Count lines holding the string "simple" in the data that follows. Reply with one number only.

################

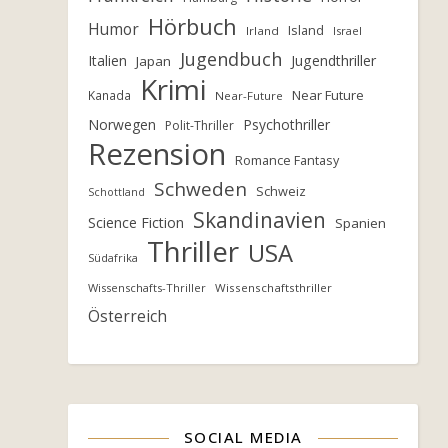
Hörbuch
Humor
Island
Irland
Israel
Jugendbuch
Italien
Jugendthriller
Japan
Krimi
Near Future
Kanada
Near-Future
Norwegen
Psychothriller
Polit-Thriller
Rezension
Romance Fantasy
Schweden
Schweiz
Schottland
Skandinavien
Science Fiction
Spanien
Thriller
USA
Südafrika
Wissenschafts-Thriller
Wissenschaftsthriller
Österreich
SOCIAL MEDIA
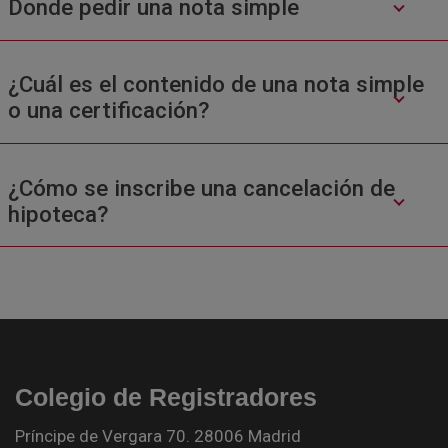
Donde pedir una nota simple
¿Cuál es el contenido de una nota simple
o una certificación?
¿Cómo se inscribe una cancelación de
hipoteca?
Colegio de Registradores
Príncipe de Vergara 70. 28006 Madrid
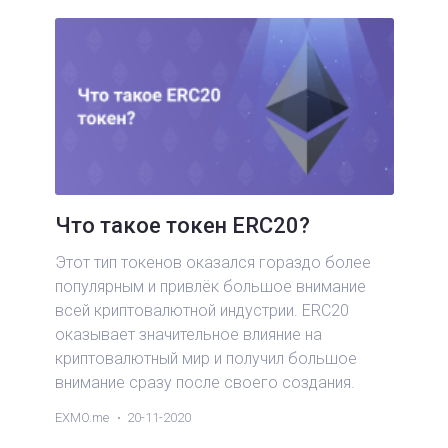
Что такое токен ERC20?
Этот тип токенов оказался гораздо более
популярным и привлёк большое внимание
всей криптовалютной индустрии. ERC20
оказывает значительное влияние на
криптовалютный мир и получил большое
внимание сразу после своего создания.
EXMO.me
20-11-2020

################

Answer section: 2